- ASSIGNED TASK 1:
In the article about the Meridian Apartments groundbreaking, transcribe the passage from "Thus, on February" up to and including "purple. Click to enlarge.".
- ASSIGNED TASK 2:
According to the article about the Meridian Apartments groundbreaking, on what date did the project officially break ground?

- TEXT BLOCK:
......
CD13 Staffers Marisol Rodriguez and Juan Fregoso Conspire With Bureau of Sanitation Employees Jose Garcia and Renee Shackleford to Subvert City Homeless Encampment Cleanup Policies and Procedures Just So Mitch O’Farrell, Other “VIPs,” Don’t Have To Walk By Homeless People On Their Way To Give A Speech

Low income housing at 215 N Vermont Avenue.  Note the distinctive lack of homeless people for VIPs to step over, thanks to the foresight and strongarm tactics of CD13's Marisol Rodriguez and Juan Fregoso.
Low income housing at 215 N Vermont Avenue. Note the distinctive lack of homeless people for VIPs to step over, thanks to the foresight and strongarm tactics of CD13’s Marisol Rodriguez and Juan Fregoso.
Well, it turns out there’s this company called AMCAL Housing, and according to their about-us page they build affordable housing in exchange for tax breaks, or some such thing. They’re building a big project at Vermont and Beverly1 called the Meridian Apartments, and they broke ground officially on February 11, 2016, with Mitch O’Farrell scheduled to speak at the ceremony.

Thus, on February 1, 2016, Paige Horn of AMCAL Housing emailed Marisol Rodriguez, Dave Cano, Juan Fregoso, all of CD13, and some people from Korean Churches for Community Development, which is working with AMCAL on this project, telling them:

Thank you all for your participation in the Meridian Groundbreaking Event on Thursday, February 11th at 11am! … There should be ample street parking, however, I have reserved VIP Parking for all speakers at the lower parking lot of Hubbard College of Administration that can be accessed from Juanita Avenue.

Map of the area.  (a) is the parking lot, (b) is the encampment.  A speculative VIP path to the event is shown in purple.  Click to enlarge.
Map of the area. (a) is the parking lot, (b) is the encampment. A speculative VIP path to the event is shown in purple. Click to enlarge.
......
- INFORMATION PROVIDED:
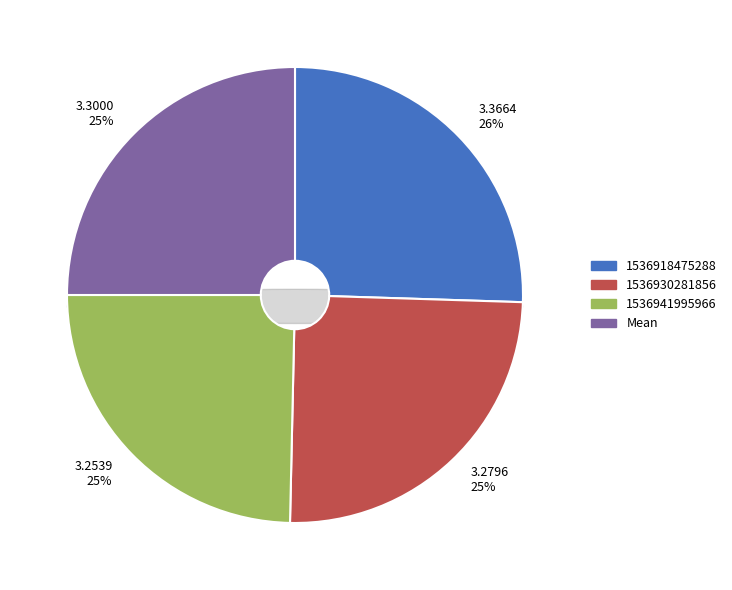

To the nearest percent, what is the average slice percentage?

25%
......
- EXPECTED ANSWER 1:
Thus, on February 1, 2016, Paige Horn of AMCAL Housing emailed Marisol Rodriguez, Dave Cano, Juan Fregoso, all of CD13, and some people from Korean Churches for Community Development, which is working with AMCAL on this project, telling them:

Thank you all for your participation in the Meridian Groundbreaking Event on Thursday, February 11th at 11am! … There should be ample street parking, however, I have reserved VIP Parking for all speakers at the lower parking lot of Hubbard College of Administration that can be accessed from Juanita Avenue.

Map of the area.  (a) is the parking lot, (b) is the encampment.  A speculative VIP path to the event is shown in purple.  Click to enlarge.
Map of the area. (a) is the parking lot, (b) is the encampment. A speculative VIP path to the event is shown in purple. Click to enlarge.

- EXPECTED ANSWER 2:
February 11, 2016